**YOUR TASK**
The answer must consist of every line from the entries below that contains the word "most".

**DATA PROVIDED**

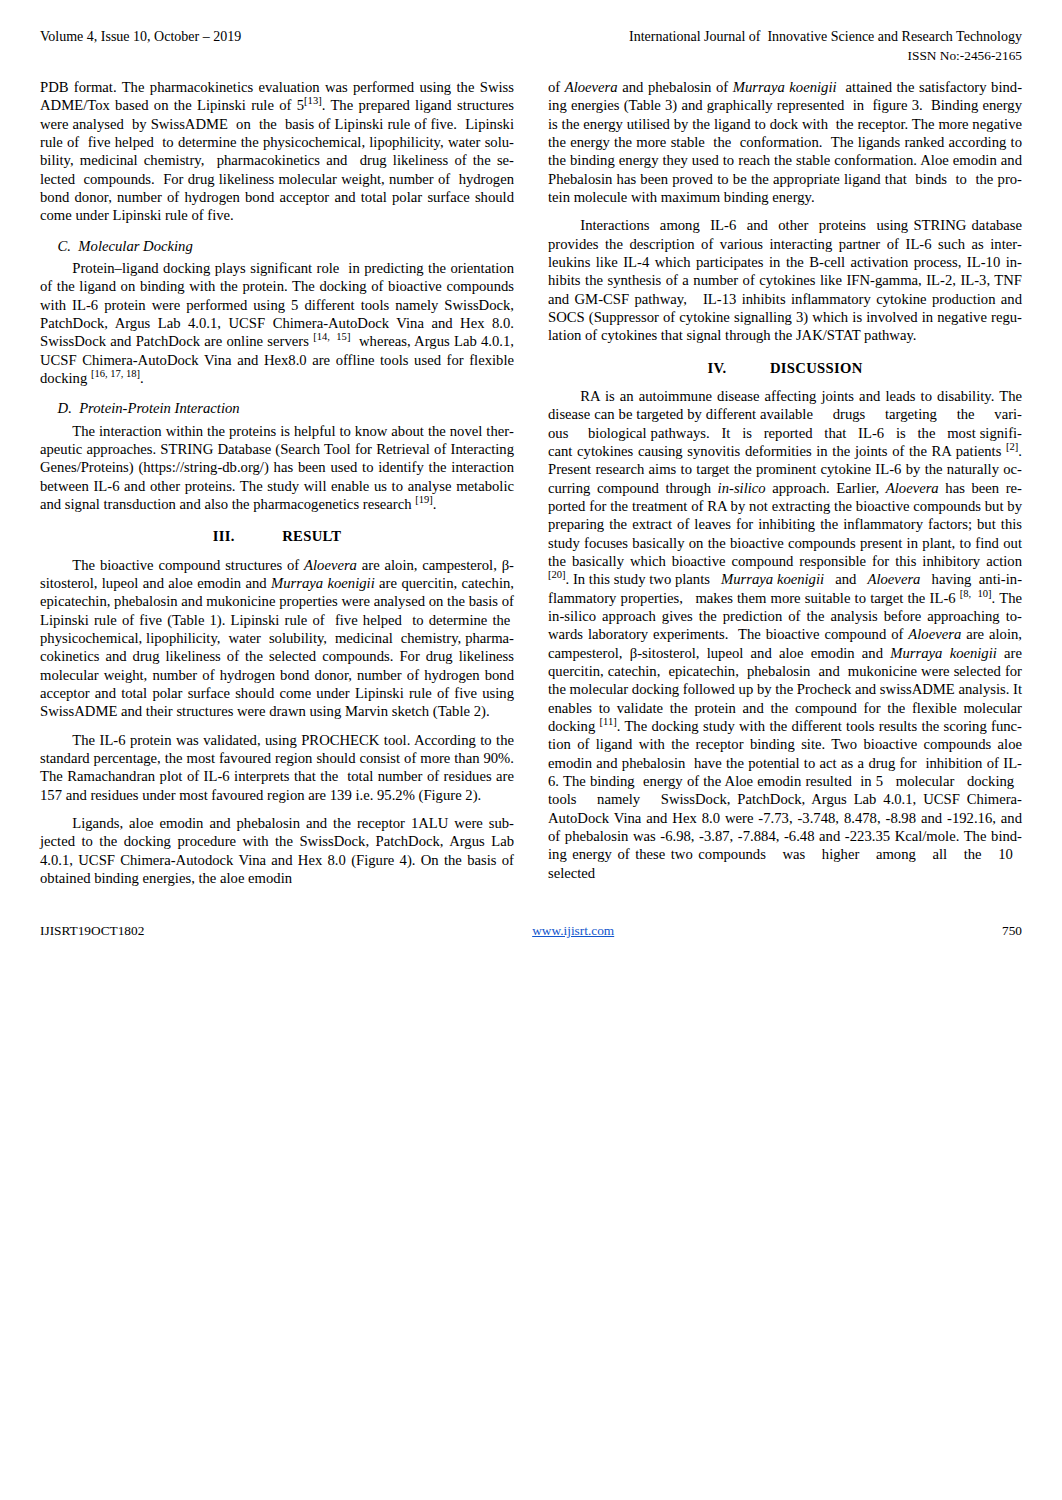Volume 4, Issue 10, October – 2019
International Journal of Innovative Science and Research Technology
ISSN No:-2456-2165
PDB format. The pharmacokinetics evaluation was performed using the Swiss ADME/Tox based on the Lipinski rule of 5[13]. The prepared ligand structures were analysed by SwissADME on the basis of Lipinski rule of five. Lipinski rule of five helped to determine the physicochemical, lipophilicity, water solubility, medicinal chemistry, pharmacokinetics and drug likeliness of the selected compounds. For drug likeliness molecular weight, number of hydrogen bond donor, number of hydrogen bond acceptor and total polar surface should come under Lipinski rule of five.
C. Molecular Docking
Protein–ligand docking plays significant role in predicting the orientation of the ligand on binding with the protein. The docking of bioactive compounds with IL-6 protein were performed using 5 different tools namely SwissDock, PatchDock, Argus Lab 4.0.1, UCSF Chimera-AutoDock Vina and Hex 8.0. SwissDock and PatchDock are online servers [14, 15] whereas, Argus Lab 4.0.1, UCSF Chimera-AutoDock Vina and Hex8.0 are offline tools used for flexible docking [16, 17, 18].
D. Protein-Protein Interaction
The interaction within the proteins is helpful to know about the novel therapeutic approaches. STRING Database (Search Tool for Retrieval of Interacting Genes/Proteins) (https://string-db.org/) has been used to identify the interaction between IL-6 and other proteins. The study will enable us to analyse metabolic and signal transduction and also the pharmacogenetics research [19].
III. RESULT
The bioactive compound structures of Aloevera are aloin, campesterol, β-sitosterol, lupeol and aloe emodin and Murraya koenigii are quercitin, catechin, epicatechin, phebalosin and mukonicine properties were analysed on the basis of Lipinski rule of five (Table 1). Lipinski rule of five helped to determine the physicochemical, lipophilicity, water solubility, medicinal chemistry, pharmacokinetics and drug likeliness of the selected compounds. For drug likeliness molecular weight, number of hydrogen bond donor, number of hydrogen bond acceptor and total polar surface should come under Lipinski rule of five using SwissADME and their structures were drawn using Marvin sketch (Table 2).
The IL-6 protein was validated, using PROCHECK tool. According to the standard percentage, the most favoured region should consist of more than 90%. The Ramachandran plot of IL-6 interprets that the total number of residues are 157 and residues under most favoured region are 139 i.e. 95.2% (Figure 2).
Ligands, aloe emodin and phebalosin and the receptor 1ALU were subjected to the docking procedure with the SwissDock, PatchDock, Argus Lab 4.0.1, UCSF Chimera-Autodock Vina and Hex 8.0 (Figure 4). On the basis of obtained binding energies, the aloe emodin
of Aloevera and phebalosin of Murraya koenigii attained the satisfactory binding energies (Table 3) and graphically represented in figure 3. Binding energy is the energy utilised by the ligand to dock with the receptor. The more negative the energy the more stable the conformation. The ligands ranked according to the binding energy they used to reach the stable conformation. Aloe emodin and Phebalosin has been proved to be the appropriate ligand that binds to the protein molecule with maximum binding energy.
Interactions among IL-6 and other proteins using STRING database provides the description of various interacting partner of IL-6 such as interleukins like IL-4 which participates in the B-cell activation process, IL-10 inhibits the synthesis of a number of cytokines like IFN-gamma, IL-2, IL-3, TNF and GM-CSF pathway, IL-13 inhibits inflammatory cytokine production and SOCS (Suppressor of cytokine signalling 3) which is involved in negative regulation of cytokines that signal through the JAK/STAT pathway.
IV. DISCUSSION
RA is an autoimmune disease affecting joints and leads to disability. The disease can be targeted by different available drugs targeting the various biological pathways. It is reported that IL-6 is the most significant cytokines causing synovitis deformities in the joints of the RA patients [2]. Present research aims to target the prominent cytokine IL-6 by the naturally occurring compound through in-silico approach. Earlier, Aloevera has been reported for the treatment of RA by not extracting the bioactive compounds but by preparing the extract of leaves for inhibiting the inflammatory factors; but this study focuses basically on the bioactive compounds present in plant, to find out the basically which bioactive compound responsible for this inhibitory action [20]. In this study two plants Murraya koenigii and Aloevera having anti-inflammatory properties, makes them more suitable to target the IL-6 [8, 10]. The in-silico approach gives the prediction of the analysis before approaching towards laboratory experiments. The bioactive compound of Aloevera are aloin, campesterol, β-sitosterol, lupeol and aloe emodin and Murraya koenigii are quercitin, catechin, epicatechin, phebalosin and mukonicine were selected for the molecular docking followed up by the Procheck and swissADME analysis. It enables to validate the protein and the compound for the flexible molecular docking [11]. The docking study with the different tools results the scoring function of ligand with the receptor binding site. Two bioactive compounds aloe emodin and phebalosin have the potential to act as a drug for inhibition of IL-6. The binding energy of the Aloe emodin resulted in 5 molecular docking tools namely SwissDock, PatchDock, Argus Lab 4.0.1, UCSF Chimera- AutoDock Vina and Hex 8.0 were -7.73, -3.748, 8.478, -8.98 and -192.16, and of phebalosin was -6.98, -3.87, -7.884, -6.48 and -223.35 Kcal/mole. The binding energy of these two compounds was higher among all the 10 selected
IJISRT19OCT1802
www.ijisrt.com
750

--

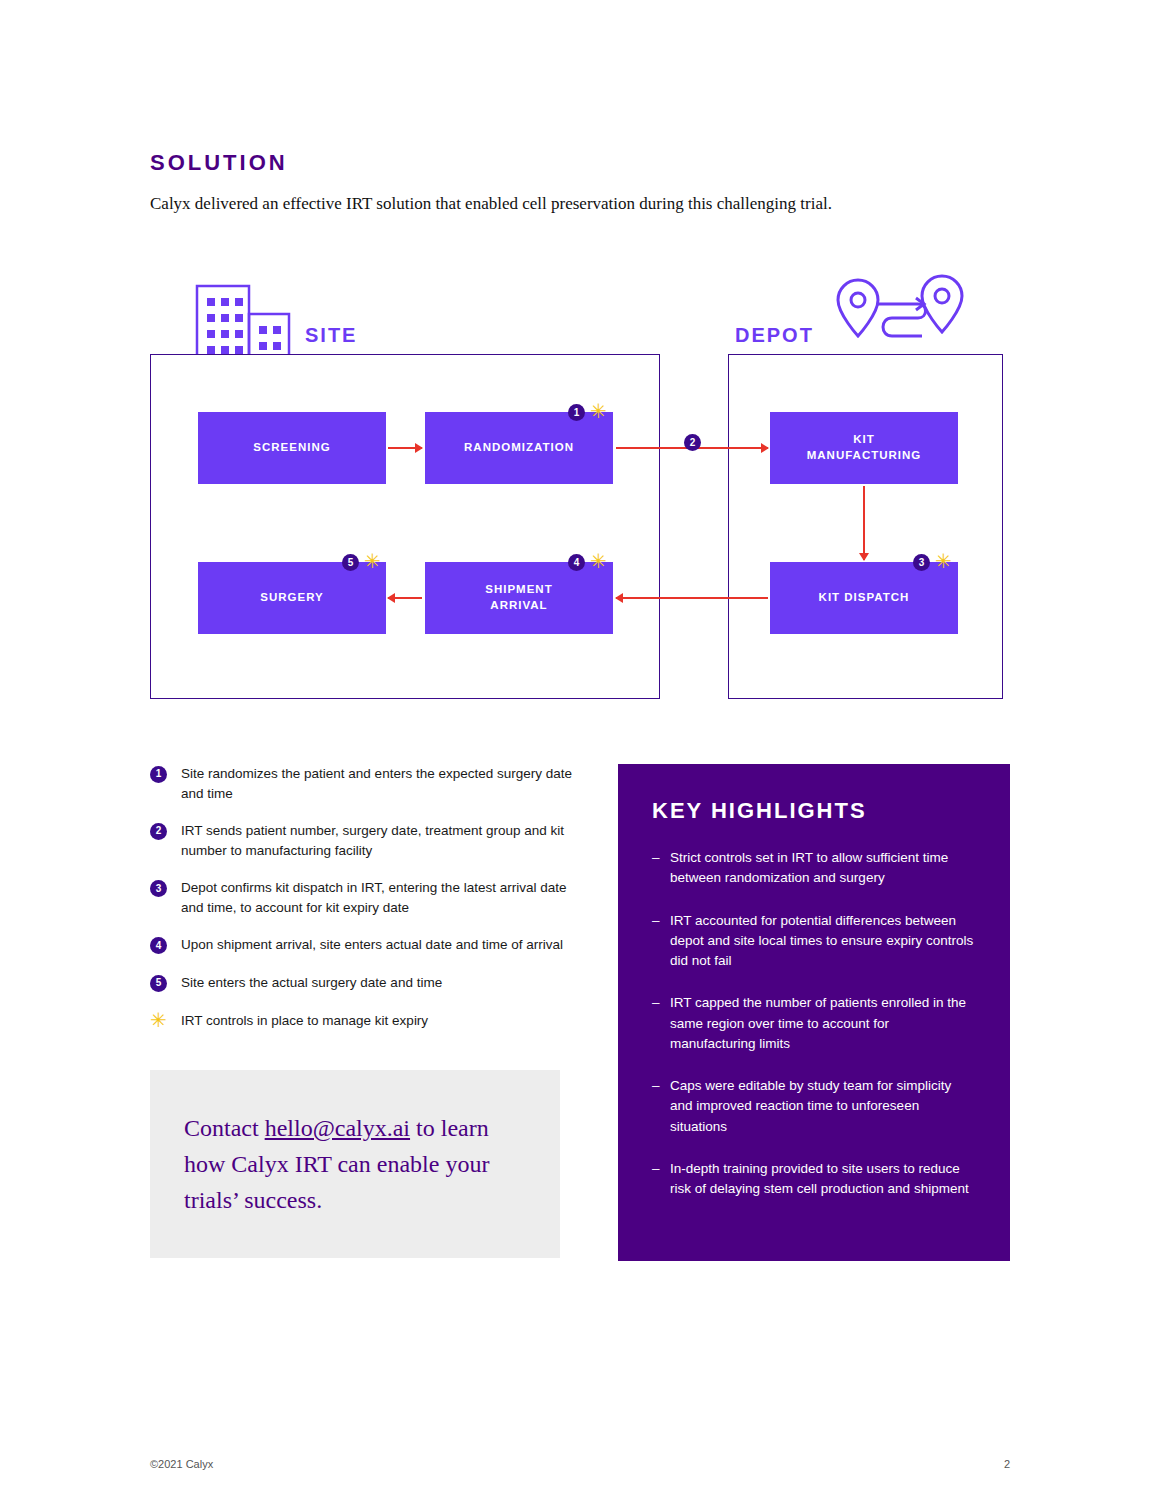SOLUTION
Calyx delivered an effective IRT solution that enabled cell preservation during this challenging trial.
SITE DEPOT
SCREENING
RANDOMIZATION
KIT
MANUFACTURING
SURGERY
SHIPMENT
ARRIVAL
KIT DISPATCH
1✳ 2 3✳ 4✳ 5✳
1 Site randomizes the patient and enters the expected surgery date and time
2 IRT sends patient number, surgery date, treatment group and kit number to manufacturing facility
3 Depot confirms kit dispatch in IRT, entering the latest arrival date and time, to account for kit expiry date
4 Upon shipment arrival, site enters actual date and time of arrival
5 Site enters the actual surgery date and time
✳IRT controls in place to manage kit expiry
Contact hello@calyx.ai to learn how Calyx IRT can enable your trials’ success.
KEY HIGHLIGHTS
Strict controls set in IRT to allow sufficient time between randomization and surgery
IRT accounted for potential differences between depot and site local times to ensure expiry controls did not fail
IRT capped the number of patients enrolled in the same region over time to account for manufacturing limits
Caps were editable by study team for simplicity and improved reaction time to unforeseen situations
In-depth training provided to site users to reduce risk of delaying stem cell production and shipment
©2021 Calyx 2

**SOLUTION TO THIS EXERCISE**
The IL-6 protein was validated, using PROCHECK tool. According to the standard percentage, the most favoured region should consist of more than 90%. The Ramachandran plot of IL-6 interprets that the total number of residues are 157 and residues under most favoured region are 139 i.e. 95.2% (Figure 2).
RA is an autoimmune disease affecting joints and leads to disability. The disease can be targeted by different available drugs targeting the various biological pathways. It is reported that IL-6 is the most significant cytokines causing synovitis deformities in the joints of the RA patients [2]. Present research aims to target the prominent cytokine IL-6 by the naturally occurring compound through in-silico approach. Earlier, Aloevera has been reported for the treatment of RA by not extracting the bioactive compounds but by preparing the extract of leaves for inhibiting the inflammatory factors; but this study focuses basically on the bioactive compounds present in plant, to find out the basically which bioactive compound responsible for this inhibitory action [20]. In this study two plants Murraya koenigii and Aloevera having anti-inflammatory properties, makes them more suitable to target the IL-6 [8, 10]. The in-silico approach gives the prediction of the analysis before approaching towards laboratory experiments. The bioactive compound of Aloevera are aloin, campesterol, β-sitosterol, lupeol and aloe emodin and Murraya koenigii are quercitin, catechin, epicatechin, phebalosin and mukonicine were selected for the molecular docking followed up by the Procheck and swissADME analysis. It enables to validate the protein and the compound for the flexible molecular docking [11]. The docking study with the different tools results the scoring function of ligand with the receptor binding site. Two bioactive compounds aloe emodin and phebalosin have the potential to act as a drug for inhibition of IL-6. The binding energy of the Aloe emodin resulted in 5 molecular docking tools namely SwissDock, PatchDock, Argus Lab 4.0.1, UCSF Chimera- AutoDock Vina and Hex 8.0 were -7.73, -3.748, 8.478, -8.98 and -192.16, and of phebalosin was -6.98, -3.87, -7.884, -6.48 and -223.35 Kcal/mole. The binding energy of these two compounds was higher among all the 10 selected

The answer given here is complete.